Der Clou der Veranstaltung: Sowohl eine fünfköpfige Fachjury als auch das Publikum waren daraufhin aufgefordert, die Favoritengruppe zu wählen. Den Jurypreis erhielt die Schaumburger Bühne mit „Die Tatortreiniger – Ganz normale Jobs“. Der Gewinner des Publikumspreises war das Parabol Theater mit dem Stück „Norway Today“.
Mit einem rund um Kurzstücke konzipierten Festival betrat der Amateurtheaterverband Niedersachsen neues Terrain. „Das ist der Versuch, eine neue historische Theaterform zu initiieren“, sagte sein Vorsitzender, Alexander Börger. Das filmische Pendant, der Kurzfilm, sei schon längst eine fest etablierte Größe bei Filmfestivals. Auch Einakter und Sketche seien als Kunstformen populär – nur das auf eine halbe Stunde begrenzte Kurzstück hat seinen Durchbruch noch nicht erlebt. Das möchte der Amateurtheaterverband Niedersachsen ändern. Das Festival soll im Zweijahresrhythmus veranstaltet werden. Dass es nächstes Mal wieder in Delmenhorst stattfindet, hält Alexander Börger für wahrscheinlich.

● **Aufgabe 1**
Wiederhole aus dem Textauszug über das Kurzstückfestival wortgetreu den Abschnitt von „Mit einem rund“ bis einschließlich „Börger für wahrscheinlich.“.
● **Aufgabe 2**
Welche Gruppe gewann laut dem Textauszug über das Kurzstückfestival den Publikumspreis, und mit welchem Stück?
Die folgenden Zeilen stammen aus einer anderen Quelle.

● **Bereitgestelltes Material**
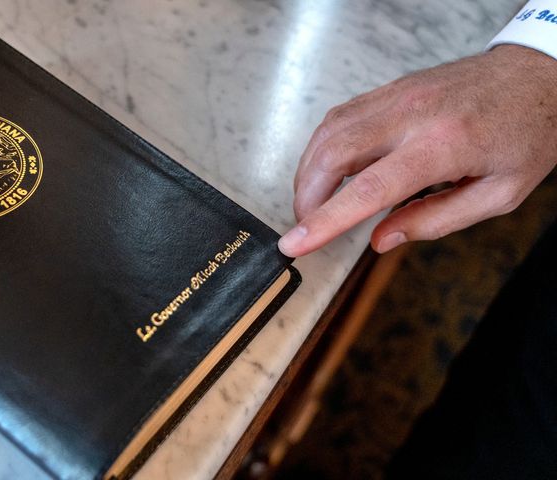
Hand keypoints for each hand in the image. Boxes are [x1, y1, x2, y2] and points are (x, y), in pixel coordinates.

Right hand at [279, 45, 556, 256]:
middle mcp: (413, 114)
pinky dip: (322, 147)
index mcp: (444, 146)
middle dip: (306, 196)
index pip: (368, 189)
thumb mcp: (499, 194)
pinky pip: (340, 116)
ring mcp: (398, 95)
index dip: (325, 220)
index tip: (295, 244)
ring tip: (312, 202)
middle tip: (307, 225)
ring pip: (329, 132)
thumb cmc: (528, 133)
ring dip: (309, 172)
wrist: (540, 75)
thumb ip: (436, 220)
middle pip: (334, 154)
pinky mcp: (391, 88)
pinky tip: (324, 169)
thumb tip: (380, 240)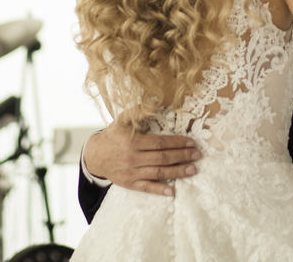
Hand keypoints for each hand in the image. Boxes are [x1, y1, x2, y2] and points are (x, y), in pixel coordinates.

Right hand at [83, 118, 200, 196]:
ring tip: (192, 170)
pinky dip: (159, 190)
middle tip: (197, 155)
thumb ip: (138, 111)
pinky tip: (172, 191)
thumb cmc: (112, 135)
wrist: (94, 156)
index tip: (191, 142)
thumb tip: (155, 102)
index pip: (160, 143)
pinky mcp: (129, 183)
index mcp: (133, 142)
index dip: (177, 142)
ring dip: (177, 172)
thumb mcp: (122, 120)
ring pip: (158, 173)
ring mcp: (132, 172)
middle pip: (162, 158)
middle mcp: (133, 158)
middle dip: (182, 156)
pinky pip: (146, 187)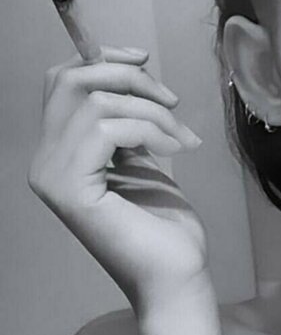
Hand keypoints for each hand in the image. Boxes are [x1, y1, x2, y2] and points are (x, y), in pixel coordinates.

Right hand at [28, 46, 207, 309]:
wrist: (176, 275)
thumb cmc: (164, 225)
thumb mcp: (142, 155)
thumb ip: (124, 118)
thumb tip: (128, 66)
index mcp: (57, 153)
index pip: (61, 82)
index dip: (102, 60)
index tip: (144, 60)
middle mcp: (44, 163)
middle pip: (71, 81)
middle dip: (128, 76)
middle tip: (172, 101)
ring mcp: (52, 177)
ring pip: (96, 101)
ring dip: (152, 110)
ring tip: (181, 136)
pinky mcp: (72, 190)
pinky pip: (107, 127)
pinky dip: (149, 129)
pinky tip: (176, 149)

● **Deine Antwort 1**
Mit einem rund um Kurzstücke konzipierten Festival betrat der Amateurtheaterverband Niedersachsen neues Terrain. „Das ist der Versuch, eine neue historische Theaterform zu initiieren“, sagte sein Vorsitzender, Alexander Börger. Das filmische Pendant, der Kurzfilm, sei schon längst eine fest etablierte Größe bei Filmfestivals. Auch Einakter und Sketche seien als Kunstformen populär – nur das auf eine halbe Stunde begrenzte Kurzstück hat seinen Durchbruch noch nicht erlebt. Das möchte der Amateurtheaterverband Niedersachsen ändern. Das Festival soll im Zweijahresrhythmus veranstaltet werden. Dass es nächstes Mal wieder in Delmenhorst stattfindet, hält Alexander Börger für wahrscheinlich.

● **Deine Antwort 2**
Das Parabol Theater mit dem Stück „Norway Today“.